媚びることなく自然体でしかも大胆にふるまうベベが可愛い!
時々ベベの名前をブリジッド・バルドーと表記したブログを見ますが、実は私も子供時代は間違えていたのです。 そのブリジット・バルドーは私が殆どのベベ主演映画を観たほど好きなフランス女優の一人で、特に60年代までの可愛いベベが最高!(70年代の映画は興味なし)
恋多き女 ”BéBé(ベベ)”
バレーを習っていたブリジット・バルドーはその鍛えたしなやかな肢体を活かして16歳でフランスの有名ファッション誌「ELLE」のモデルになりますが、その頃に雑誌Paris Match(パリ・マッチ)の記者で後に脚本家となりその後は映画監督になったRoger Vadim(ロジェ・ヴァディム)と知り合いました。
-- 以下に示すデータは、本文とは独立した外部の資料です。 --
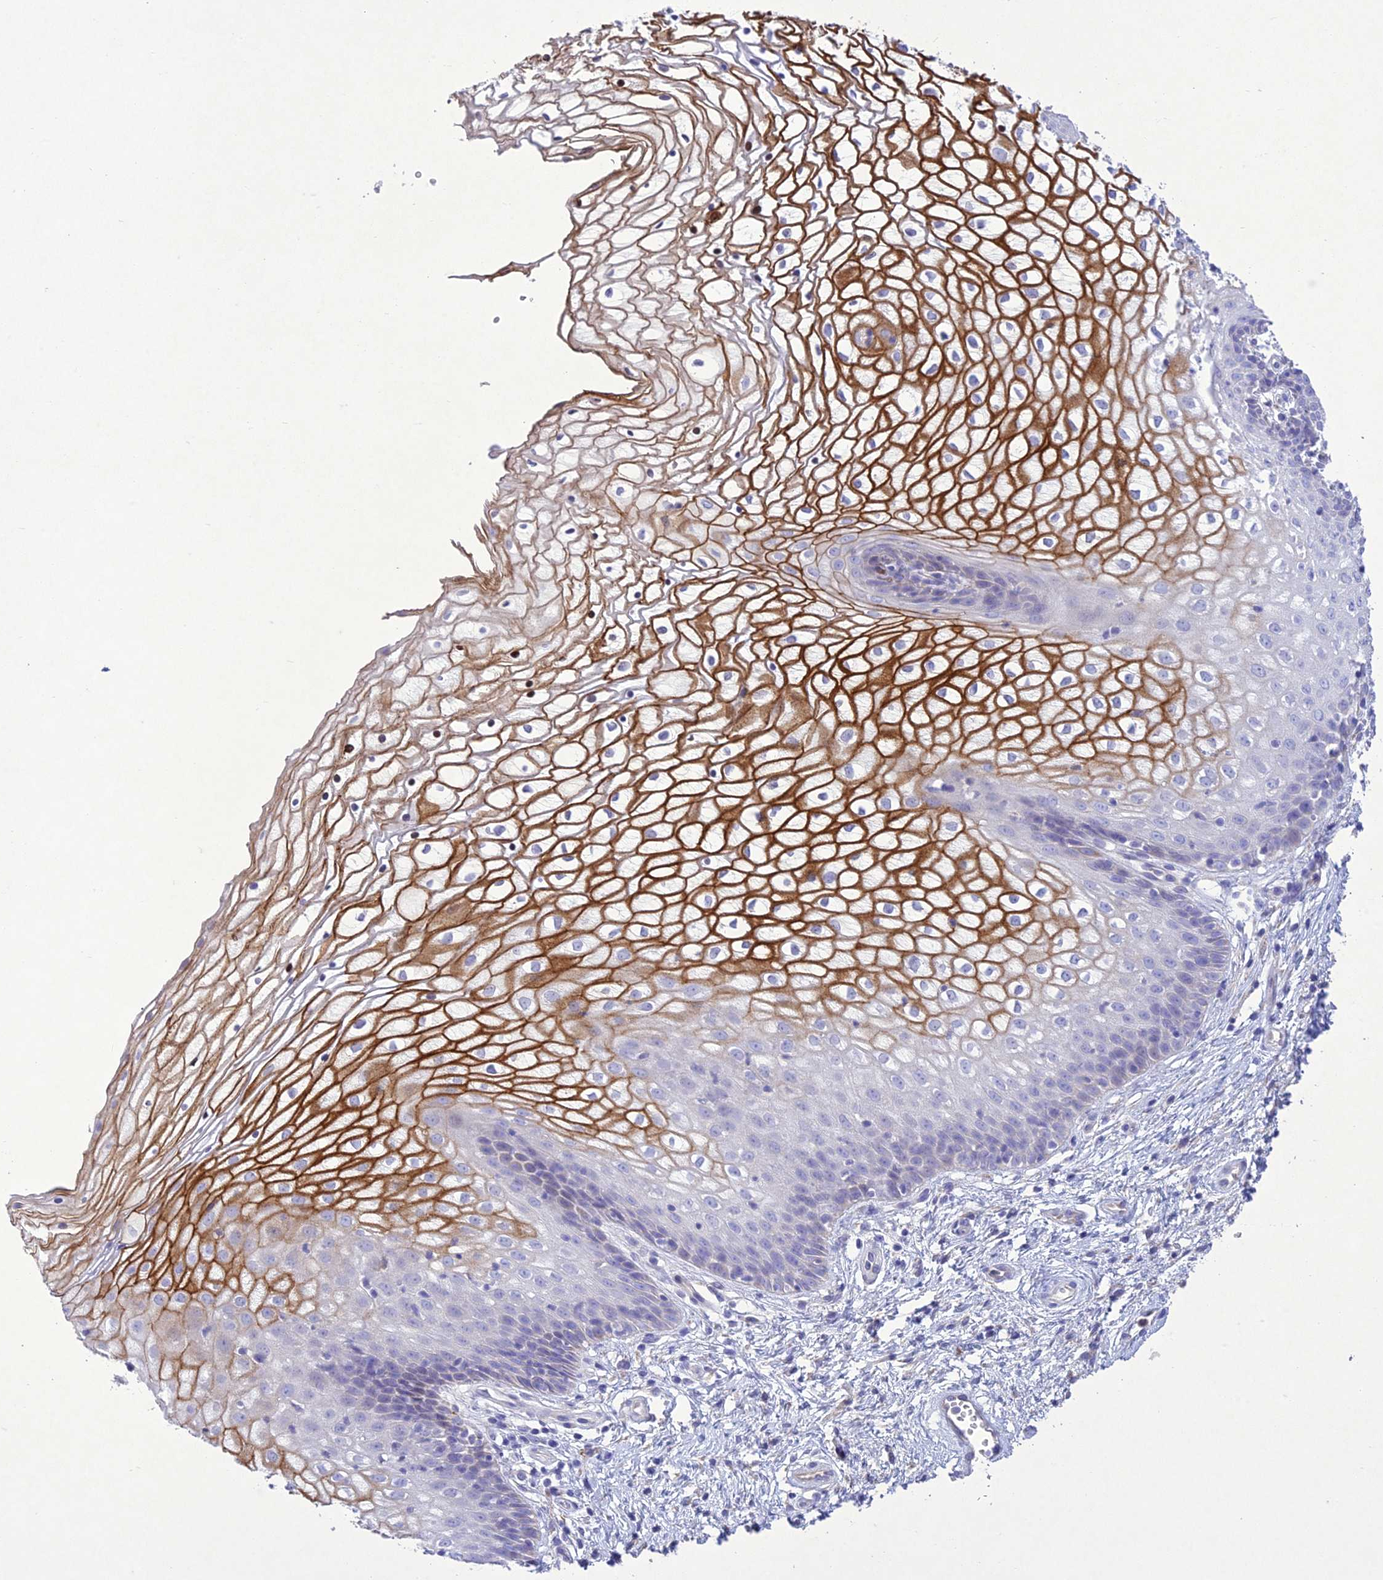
{"staining": {"intensity": "strong", "quantity": "25%-75%", "location": "cytoplasmic/membranous"}, "tissue": "vagina", "cell_type": "Squamous epithelial cells", "image_type": "normal", "snomed": [{"axis": "morphology", "description": "Normal tissue, NOS"}, {"axis": "topography", "description": "Vagina"}], "caption": "High-magnification brightfield microscopy of normal vagina stained with DAB (brown) and counterstained with hematoxylin (blue). squamous epithelial cells exhibit strong cytoplasmic/membranous staining is appreciated in approximately25%-75% of cells.", "gene": "SLC13A5", "patient": {"sex": "female", "age": 34}}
1952年に日本未公開のLe Trou Normand(素晴らしき遺産)で映画デビューしたベベは続いて同年に「Manina, la fille sans voile(ビキニの裸女)」で注目され、19歳でロジェ・ヴァディムと結婚した後、監督になった夫ヴァデムの第一作目の映画で主演しました。 その映画が「Et Dieu créa la femme(素直な悪女)」ですが、共演したJean-Louis Trintignant(ジャン・ルイ・トランティニャン)と行方を晦ましたとか。 それでロジェ・ヴァディムと1957年に離婚、同じく離婚したトランティニャンをふって新たに歌手とお付き合いを始めたのだそうです。 そして世界第二次世界大戦のドイツとイギリスとフランスの軍の攻防を舞台にベベがスパイを演じた1959年の「Babette s’en va-t-en guerre(バベット戦争に行く)」で共演したJacques Charrier(ジャック・シャリエ)と結婚し一児を儲けます。
Babette Goes To War (1959) Trailer – Archive.org
ところが1960年に「La Vérité(真実)」で共演したSami Frey(サミー・フレイ)と又々仲良くなりましたが自殺未遂騒動も起こしてシャリエとは3年で離婚、その後もドイツの大富豪との再々婚中の1959年には「Voulez-vous danser avec moi? (Sexy girl / 気分を出してもう一度)」で共演したSerge Gainsbourg(セルジュ・ゲンズブール)との恋や実業家などと数々のロマンスがありますが結婚はたった4度だけです。
一緒に失踪したけれどふられたトランティニャンとベベのツーショットはBrigitte Bardot and Trintignant – Oldiecole.com(canetti avec brigitte bardot et trintignantをクリック、右の二人)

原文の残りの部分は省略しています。